Preparing Yourself to Challenge Bigotry and Prejudice
It’s clear that one voice in one moment does not stop bigotry or prejudice. Bigotry is insidious, arriving in many forms and many voices. Insults and put-downs, like the rest of the English language, are ever-evolving. As people use language to create new ways to ostracize and hurt others, we hope the strategies in this guidebook can be adapted and adjusted to keep pace.
Every moment that bigotry goes unanswered is a moment that allows its roots to grow deeper and stronger. Bigotry left unanswered is bigotry tacitly approved. If you don’t speak up, you are saying, in your silence, that you condone it.
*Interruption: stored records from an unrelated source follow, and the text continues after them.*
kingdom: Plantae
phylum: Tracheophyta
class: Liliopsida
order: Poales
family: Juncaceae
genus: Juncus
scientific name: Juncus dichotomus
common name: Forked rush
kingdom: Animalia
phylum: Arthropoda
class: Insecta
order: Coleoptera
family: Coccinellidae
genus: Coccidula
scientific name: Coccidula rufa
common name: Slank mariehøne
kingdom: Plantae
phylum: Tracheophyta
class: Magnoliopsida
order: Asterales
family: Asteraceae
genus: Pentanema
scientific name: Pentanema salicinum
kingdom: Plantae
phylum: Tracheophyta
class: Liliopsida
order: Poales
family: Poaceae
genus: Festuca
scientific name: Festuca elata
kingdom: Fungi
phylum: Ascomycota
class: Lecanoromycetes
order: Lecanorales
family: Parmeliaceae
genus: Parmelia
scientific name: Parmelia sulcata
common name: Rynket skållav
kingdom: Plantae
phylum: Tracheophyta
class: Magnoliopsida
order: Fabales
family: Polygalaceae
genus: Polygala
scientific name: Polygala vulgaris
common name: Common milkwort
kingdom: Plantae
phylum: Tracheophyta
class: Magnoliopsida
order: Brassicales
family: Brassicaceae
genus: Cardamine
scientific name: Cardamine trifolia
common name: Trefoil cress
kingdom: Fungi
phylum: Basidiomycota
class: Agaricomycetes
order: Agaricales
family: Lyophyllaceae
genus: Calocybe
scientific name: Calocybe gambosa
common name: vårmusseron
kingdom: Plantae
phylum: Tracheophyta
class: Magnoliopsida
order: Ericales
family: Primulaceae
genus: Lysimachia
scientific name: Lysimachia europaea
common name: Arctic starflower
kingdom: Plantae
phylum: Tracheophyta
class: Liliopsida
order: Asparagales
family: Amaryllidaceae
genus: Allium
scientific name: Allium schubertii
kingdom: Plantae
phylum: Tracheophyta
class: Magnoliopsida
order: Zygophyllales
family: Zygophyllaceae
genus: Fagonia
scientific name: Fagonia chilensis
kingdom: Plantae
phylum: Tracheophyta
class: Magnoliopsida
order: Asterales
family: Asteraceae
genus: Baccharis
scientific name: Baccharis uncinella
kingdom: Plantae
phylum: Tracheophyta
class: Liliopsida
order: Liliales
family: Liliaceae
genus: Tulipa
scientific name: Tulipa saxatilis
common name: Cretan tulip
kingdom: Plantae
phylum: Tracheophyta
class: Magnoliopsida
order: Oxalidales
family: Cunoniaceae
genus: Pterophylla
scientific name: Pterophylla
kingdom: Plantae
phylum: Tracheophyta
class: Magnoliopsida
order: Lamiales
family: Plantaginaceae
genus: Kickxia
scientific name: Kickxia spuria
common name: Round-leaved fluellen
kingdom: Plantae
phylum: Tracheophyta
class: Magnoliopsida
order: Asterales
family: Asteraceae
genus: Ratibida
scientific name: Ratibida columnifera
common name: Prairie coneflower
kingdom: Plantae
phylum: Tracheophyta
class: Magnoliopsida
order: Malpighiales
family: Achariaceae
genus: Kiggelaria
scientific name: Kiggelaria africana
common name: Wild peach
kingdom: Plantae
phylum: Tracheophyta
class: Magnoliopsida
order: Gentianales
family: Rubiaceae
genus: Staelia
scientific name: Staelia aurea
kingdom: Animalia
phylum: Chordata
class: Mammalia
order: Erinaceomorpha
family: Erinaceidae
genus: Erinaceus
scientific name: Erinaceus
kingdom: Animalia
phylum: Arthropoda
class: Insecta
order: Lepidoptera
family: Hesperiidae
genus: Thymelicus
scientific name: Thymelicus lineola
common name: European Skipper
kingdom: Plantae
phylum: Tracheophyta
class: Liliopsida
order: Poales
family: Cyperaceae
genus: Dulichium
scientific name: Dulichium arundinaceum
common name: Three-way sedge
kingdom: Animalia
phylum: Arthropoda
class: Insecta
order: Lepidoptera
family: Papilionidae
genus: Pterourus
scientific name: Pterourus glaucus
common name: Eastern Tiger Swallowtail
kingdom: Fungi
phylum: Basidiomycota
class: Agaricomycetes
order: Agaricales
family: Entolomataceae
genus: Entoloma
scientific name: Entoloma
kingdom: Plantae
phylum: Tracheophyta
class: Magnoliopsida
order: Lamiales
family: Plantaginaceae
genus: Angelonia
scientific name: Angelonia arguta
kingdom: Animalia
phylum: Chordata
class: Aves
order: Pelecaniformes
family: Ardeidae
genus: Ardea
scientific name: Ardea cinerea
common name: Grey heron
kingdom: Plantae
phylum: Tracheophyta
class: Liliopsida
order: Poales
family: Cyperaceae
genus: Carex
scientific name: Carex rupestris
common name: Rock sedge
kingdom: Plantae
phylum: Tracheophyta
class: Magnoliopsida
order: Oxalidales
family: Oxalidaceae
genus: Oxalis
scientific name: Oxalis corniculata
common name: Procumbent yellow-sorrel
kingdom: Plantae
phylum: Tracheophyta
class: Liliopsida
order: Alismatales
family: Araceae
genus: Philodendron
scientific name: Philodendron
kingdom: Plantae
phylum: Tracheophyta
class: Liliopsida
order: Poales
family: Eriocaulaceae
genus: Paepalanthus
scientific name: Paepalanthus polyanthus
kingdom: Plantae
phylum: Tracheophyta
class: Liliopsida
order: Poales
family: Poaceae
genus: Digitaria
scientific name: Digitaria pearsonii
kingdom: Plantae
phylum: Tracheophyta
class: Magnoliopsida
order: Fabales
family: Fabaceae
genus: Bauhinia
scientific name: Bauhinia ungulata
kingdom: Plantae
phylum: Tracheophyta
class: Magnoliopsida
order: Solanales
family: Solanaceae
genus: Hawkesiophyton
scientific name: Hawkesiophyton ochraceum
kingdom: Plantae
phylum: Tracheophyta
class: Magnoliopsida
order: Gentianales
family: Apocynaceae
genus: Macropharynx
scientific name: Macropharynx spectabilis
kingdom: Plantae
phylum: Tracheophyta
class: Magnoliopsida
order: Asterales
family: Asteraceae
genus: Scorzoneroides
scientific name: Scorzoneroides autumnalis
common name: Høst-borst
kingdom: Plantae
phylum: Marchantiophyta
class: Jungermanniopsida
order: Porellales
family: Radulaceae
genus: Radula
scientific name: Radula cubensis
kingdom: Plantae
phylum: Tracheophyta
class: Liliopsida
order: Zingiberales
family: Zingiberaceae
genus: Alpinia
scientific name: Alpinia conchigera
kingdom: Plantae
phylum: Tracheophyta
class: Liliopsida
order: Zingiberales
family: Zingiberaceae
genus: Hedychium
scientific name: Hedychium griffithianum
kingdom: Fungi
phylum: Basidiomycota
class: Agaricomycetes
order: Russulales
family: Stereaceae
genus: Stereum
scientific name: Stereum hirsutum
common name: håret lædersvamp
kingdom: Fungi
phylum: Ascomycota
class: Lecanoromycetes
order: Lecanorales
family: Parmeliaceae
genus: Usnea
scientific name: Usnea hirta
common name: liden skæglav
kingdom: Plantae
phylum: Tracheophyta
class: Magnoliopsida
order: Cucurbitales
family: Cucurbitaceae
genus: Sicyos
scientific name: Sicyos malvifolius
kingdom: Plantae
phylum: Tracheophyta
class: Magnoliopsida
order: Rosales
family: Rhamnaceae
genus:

In moving forward, consider the basics:
Prepare yourself, and help prepare your students. Have handy phrases you are comfortable saying. Promise yourself that you’ll speak up in these moments, then follow through.
Don’t just be reactive. Take proactive steps to help create the school climate you seek.
There is no need to apologize for speaking up. Don’t let naysayers silence you. You recognize bigotry, and you seek to eradicate it. This is important work, and you must dedicate yourself to it.
Help others prepare to speak up. Encourage the good behavior you see, especially changed behavior. If someone else has spoken up before you, be the next voice, echoing that anti-bigotry message—thanking the person who has spoken up and encouraging others to join in.
This guidebook is designed for individuals, but know that you are not alone. Even in the most oppressive school environments, allies are waiting for you somewhere in the building. Maybe they are students, other teachers or counselors. Maybe they tried to speak up once, weeks or months or years ago, but felt too alone to bring change. Seek them out. Band together. Create a campaign focused on the most prominent problem at your school, and put it into place, using resources included in the appendices of this guidebook. There is power in numbers.
The campaign against bigotry involves all of us. Each of our voices matters, and each is vital to creating inclusive, socially just schools—schools that not only embrace the great diversity of our nation, but also seek to ensure all of our students are seen, heard and valued.
So speak up. Don’t let hate have the last word.